Providers are being urged to prepare for a dramatic increase in coronavirus testing as federal regulators and states continue to emphasize the importance of testing everyone in nursing facilities. 

The preparation should include knowing how to prioritize testing among residents and staff members, access reliable testing, and knowing the potential costs and what to do once results have come back, according to the American Health Care Association/National Center for Assisted Living.

“Providers need to increase efforts around testing and document efforts,” the organization stated in recent guidance

“[The Centers for Medicare & Medicaid Services] has recently emphasized the importance of testing for COVID-19 in nursing facilities. Surveyors are increasingly looking for evidence that nursing facilities are testing symptomatic residents and isolating them while results are pending. In addition, a growing number of states are requiring testing of all residents and/or staff.” 

Among those states are California, which recently announced plans that allow asymptotic people in nursing homes to be tested, and West Virginia, which announced a first-of-its-kind move for everyone in nursing homes to be tested.

The organization noted that providers should be aware of all local and state guidelines for testing priority. General prioritization order should go as follows: residents; then staff members, showing symptoms or those who’ve been exposed to someone with COVID-19; followed by asymptomatic residents and staff members. 
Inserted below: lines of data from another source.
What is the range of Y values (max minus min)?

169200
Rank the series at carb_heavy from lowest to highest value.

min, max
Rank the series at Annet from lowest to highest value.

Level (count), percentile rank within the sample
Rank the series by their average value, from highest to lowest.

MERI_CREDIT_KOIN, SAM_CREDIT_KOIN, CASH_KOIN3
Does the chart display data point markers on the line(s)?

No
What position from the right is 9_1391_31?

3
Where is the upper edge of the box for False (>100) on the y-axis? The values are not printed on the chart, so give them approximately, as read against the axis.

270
Additionally, providers should look to their local or state health departments on steps they should take to access testing, noting that some states may have specific vendor and testing protocols. 
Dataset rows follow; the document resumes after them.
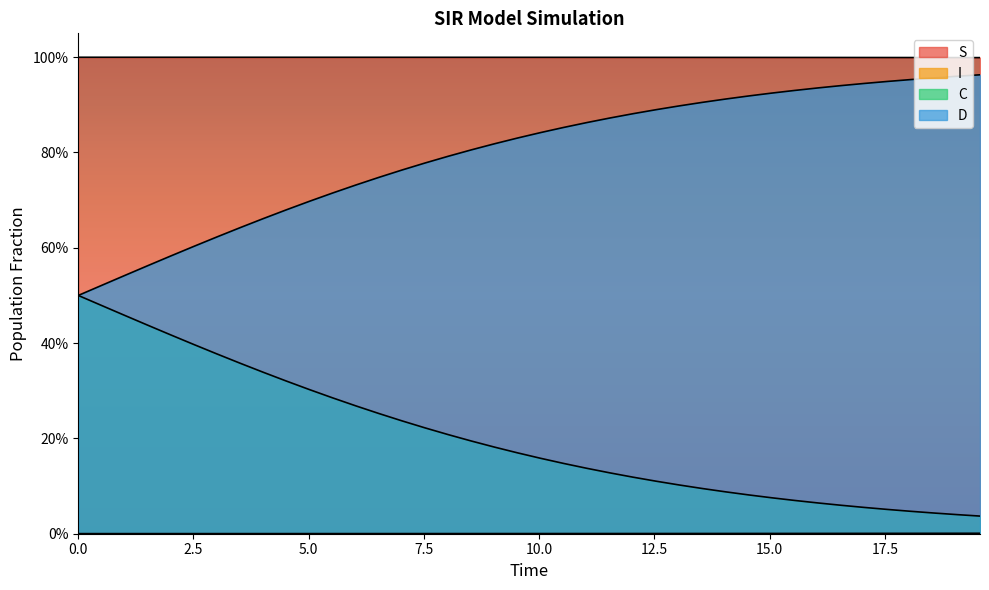

Reading right to left, what are all the values shown in this chart?

S: 1.0	1.0	1.0	1.0	1.0	1.0	1.0	1.0	1.0	1.0	1.0	1.0	1.0	1.0	1.0	1.0	1.0	1.0	1.0	1.0	1.0	1.0	1.0	1.0	1.0	1.0	1.0	1.0	1.0	1.0	1.0	1.0	1.0	1.0	1.0	1.0	1.0	1.0	1.0	1.0
I: 0.0	0.0	0.0	0.0	0.0	0.0	0.0	0.0	0.0	0.0	0.0	0.0	0.0	0.0	0.0	0.0	0.0	0.0	0.0	0.0	0.0	0.0	0.0	0.0	0.0	0.0	0.0	0.0	0.0	0.0	0.0	0.0	0.0	0.0	0.0	0.0	0.0	0.0	0.0	0.0
C: 0.0	0.0	0.0	0.0	0.1	0.1	0.1	0.1	0.1	0.1	0.1	0.1	0.1	0.1	0.1	0.1	0.1	0.1	0.1	0.2	0.2	0.2	0.2	0.2	0.2	0.2	0.3	0.3	0.3	0.3	0.3	0.3	0.4	0.4	0.4	0.4	0.4	0.5	0.5	0.5
D: 1.0	1.0	1.0	1.0	0.9	0.9	0.9	0.9	0.9	0.9	0.9	0.9	0.9	0.9	0.9	0.9	0.9	0.9	0.9	0.8	0.8	0.8	0.8	0.8	0.8	0.8	0.7	0.7	0.7	0.7	0.7	0.7	0.6	0.6	0.6	0.6	0.6	0.5	0.5	0.5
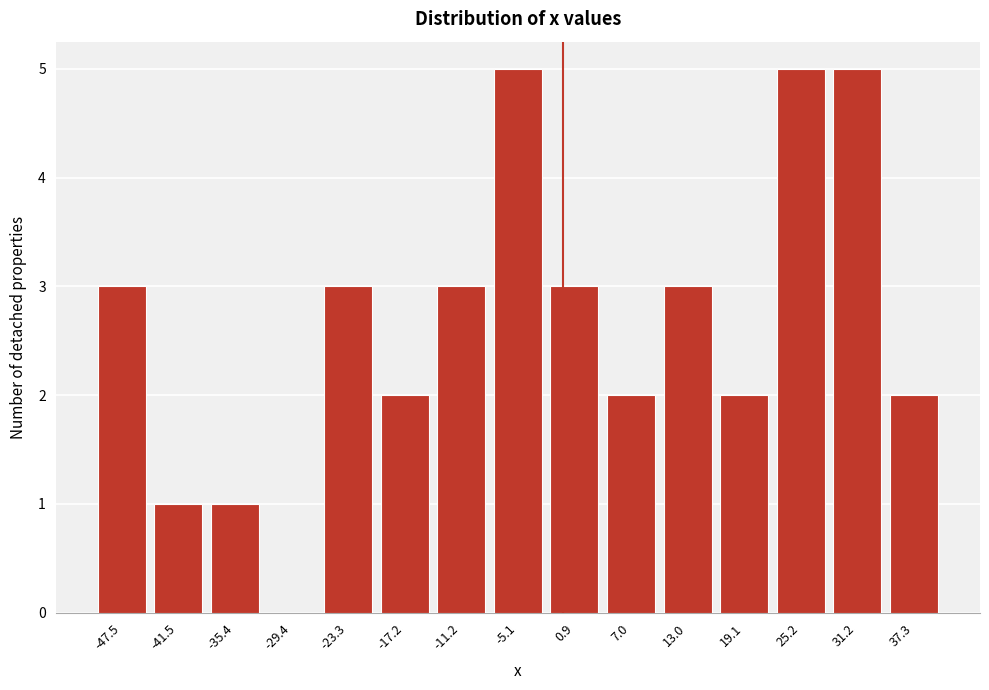

Reading left to right, transcribe all the data shown in this chart.

-47.5=3	-41.5=1	-35.4=1	-29.4=0	-23.3=3	-17.2=2	-11.2=3	-5.1=5	0.9=3	7.0=2	13.0=3	19.1=2	25.2=5	31.2=5	37.3=2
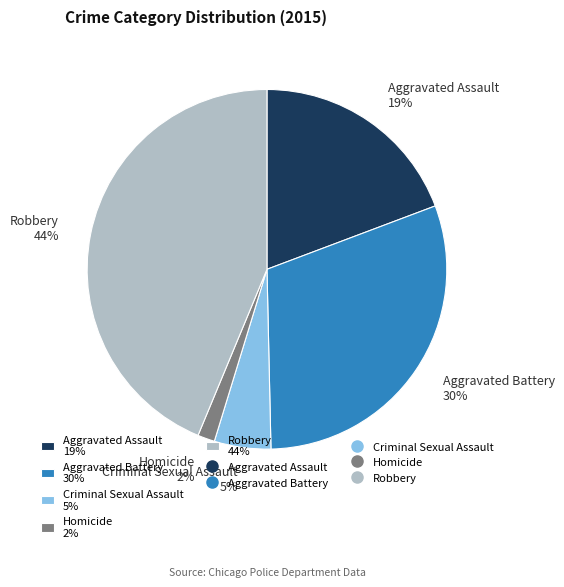

Between Criminal Sexual Assault and Aggravated Battery, which is larger?

Aggravated Battery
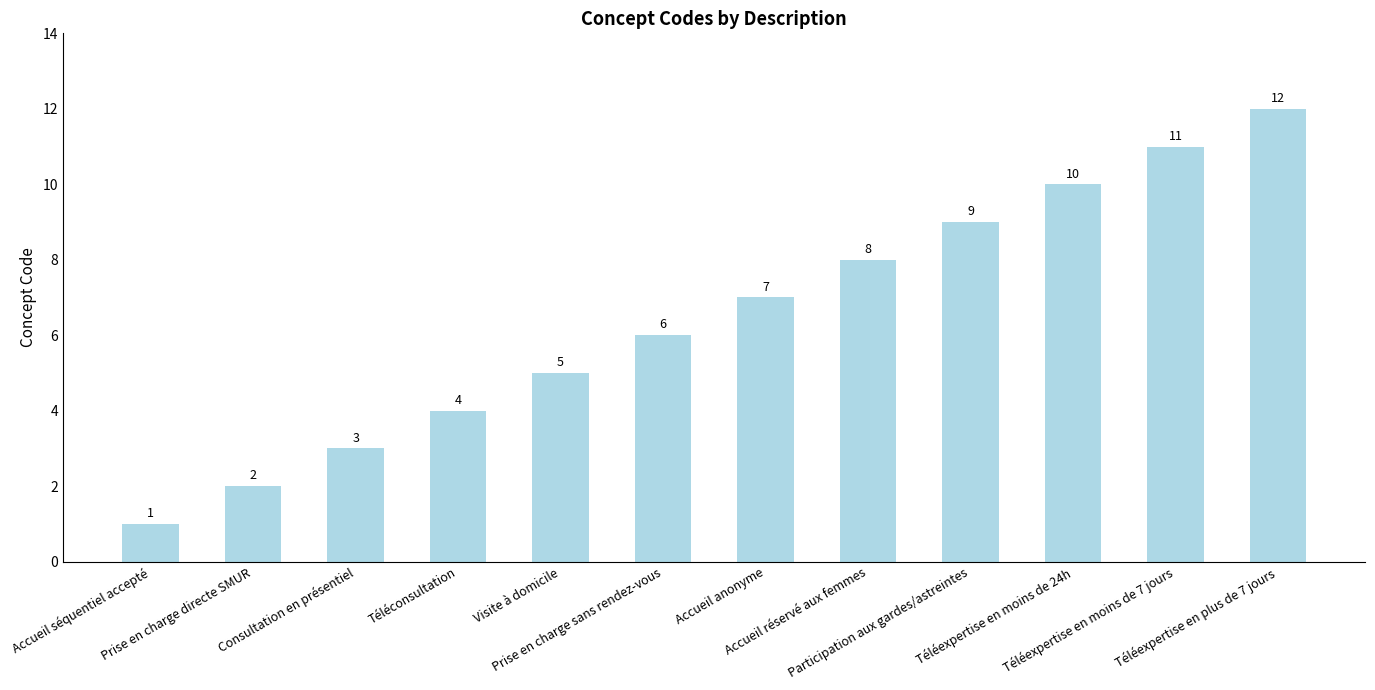

What is the label of the 12th bar from the right?

Accueil séquentiel accepté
The group also noted that not all testing labs will bill Medicare directly so providers should ensure the lab they’re receiving tests from will bill the program.  

“If a lab does not have the ability to bill Medicare, the facility will need to pay for the tests up-front. Tests range in cost from $115 to $500. Medicare Part B will only reimburse $51 for the PCR and $35 for other tests,” AHCA/NCAL explained. 

There has yet to be guidance on who should collect test samples, but providers should follow the test instructions and check state regulations. 

Once providers receive results back, AHCA/NCAL cautioned that results only capture information from a specific point in time, and a resident’s condition could change with subsequent exposure. 

“Considering test results are not 100 percent accurate, nor do test results always identify when a person is actually infected due to the incubation period, considering every interaction as a risk is important,” AHCA/NCAL wrote.